Saroo’s adoptive parents are played by Nicole Kidman and David Wenham as embodiments of positivity and light. Kidman even gets a glowing monologue that I’d wager in an early draft of the script read as: “Oscar Clip To Be Written Later.” So I guess I was alone in wondering that if these are such perfect parents, how could Saroo reach adulthood being entirely unfamiliar with Indian food? (They seriously couldn’t have taken him out to a restaurant?) Lion ducks a lot of questions about cultural assimilation, and largely skims over the messy matter of Saroo’s violent, maladjusted also-adopted brother – going so far as to wrap up their storyline while the latter is asleep.

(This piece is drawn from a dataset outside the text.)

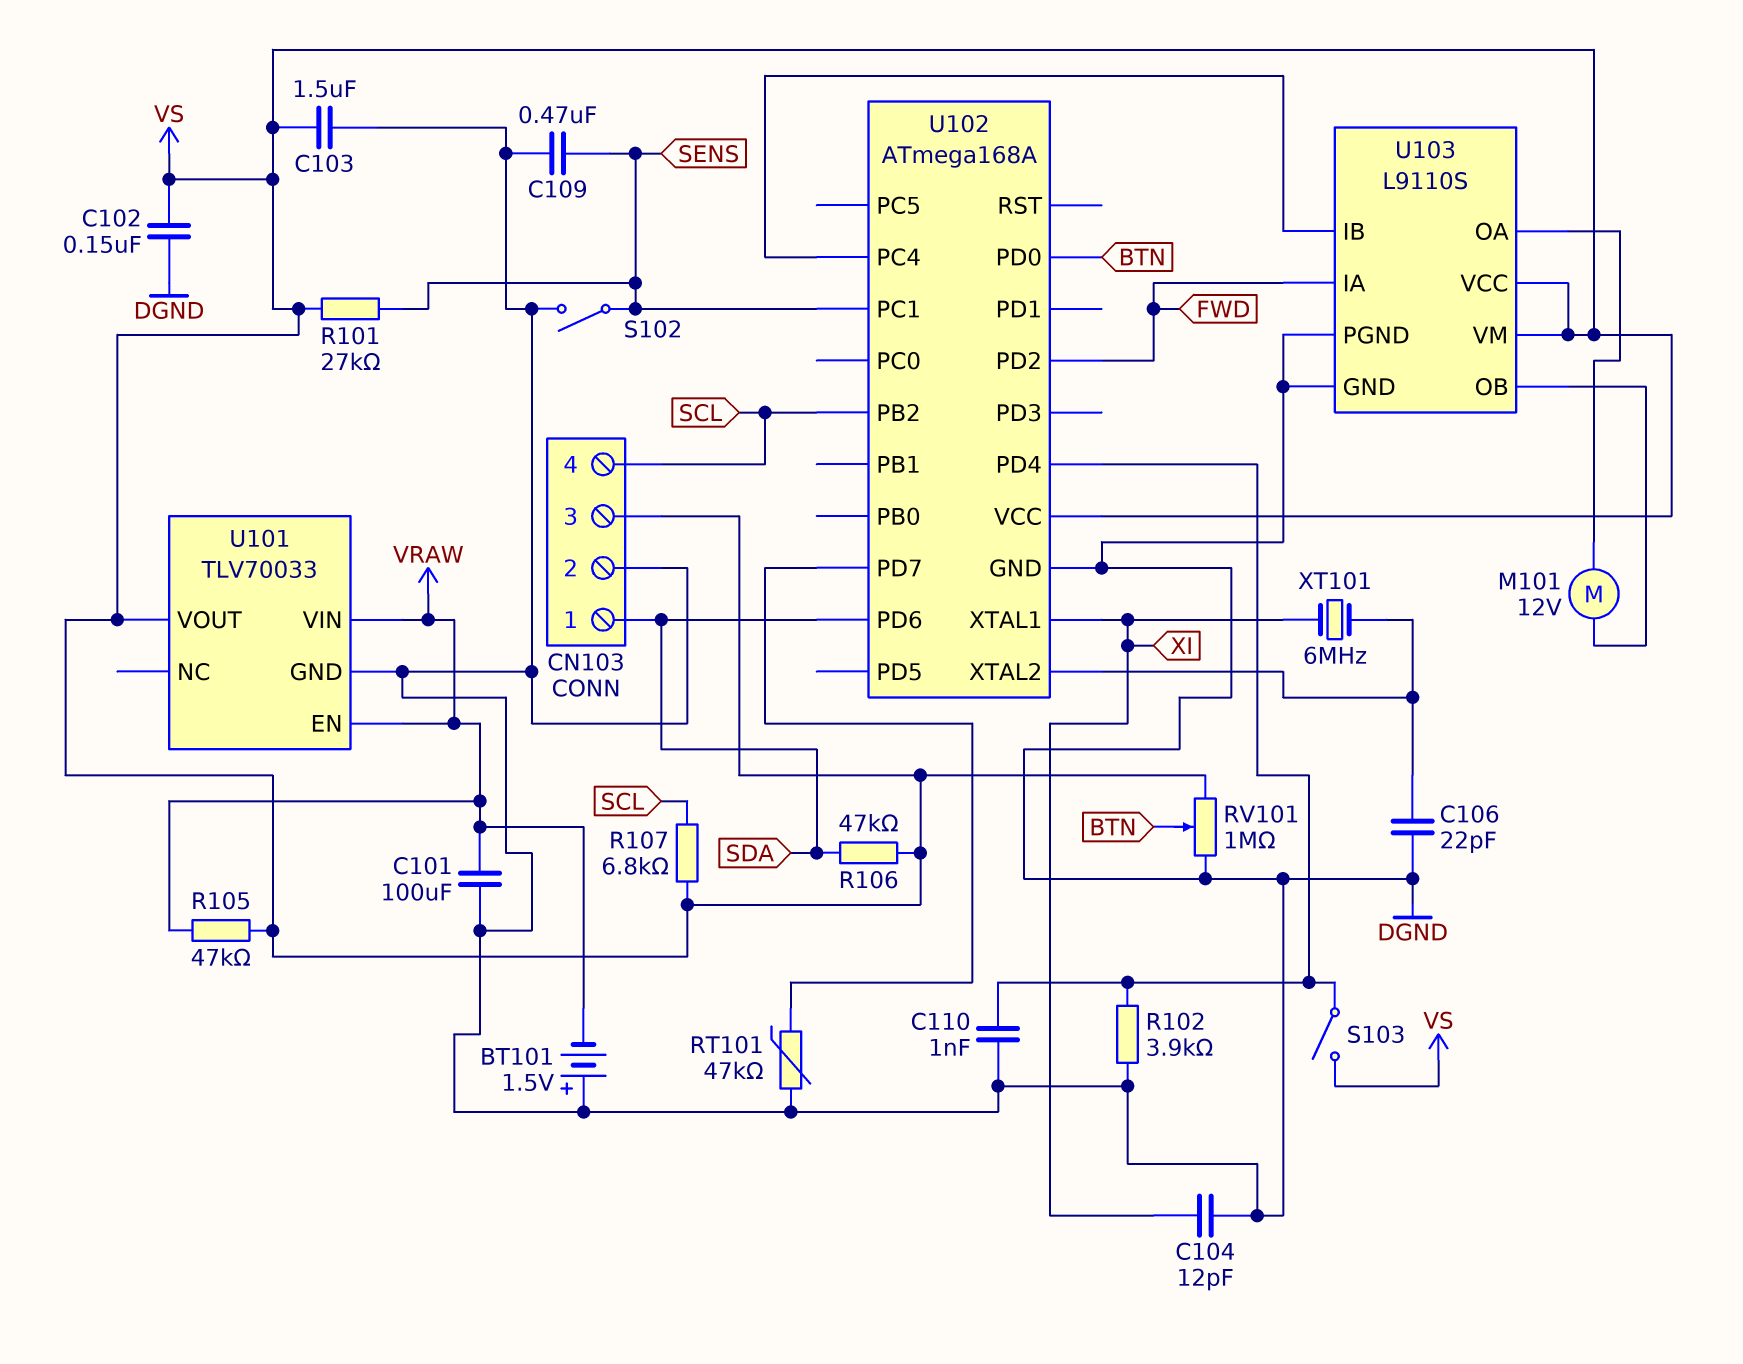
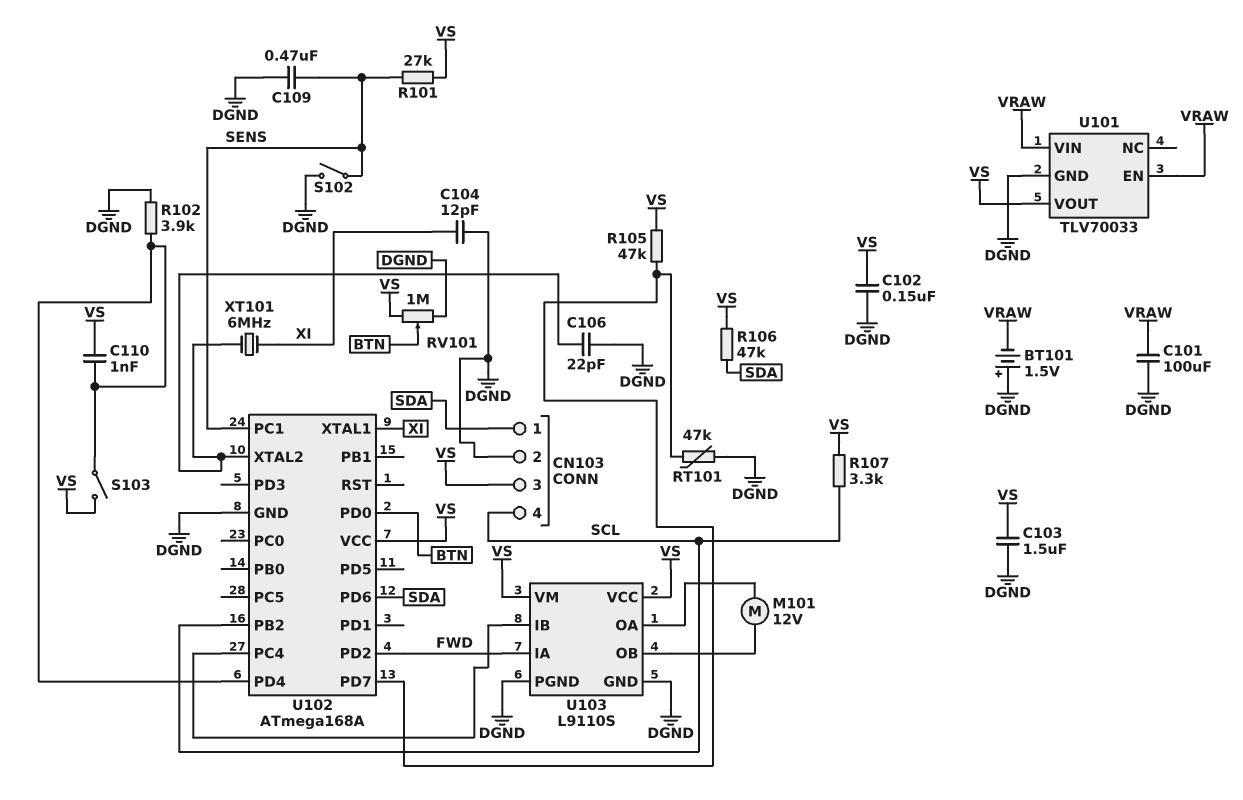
C110: 1nF (DGND, U102/PD4) -> 1nF (U102/PD4, VS)
R105: 47k (VRAW, VS) -> 47k (U102/PD7, VS)
R107: 6.8k (SCL, VS) -> 3.3k (SCL, VS)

There’s lots of time to muse on what’s missing from Lion’s second half while your mind is wandering during what’s there: a sullen Saroo hunched over his laptop, apartment walls covered in maps and notes like an obsessed cop on a TV procedural while Mara nags ineffectually in the background. Davis even botches the easy layup ending, having done such a poor job laying out the landmarks of Saroo’s hometown that his return doesn’t carry any visual kick.

Like a lot of The Weinstein Company’s recent Oscar bait, Lion ends with more than half a dozen pages of onscreen text telling you all sorts of things the filmmakers couldn’t figure out how to fit in the story – including an explanation for the title. Given that action-packed second hour, I’m surprised it didn’t end with someone just Googling this stuff.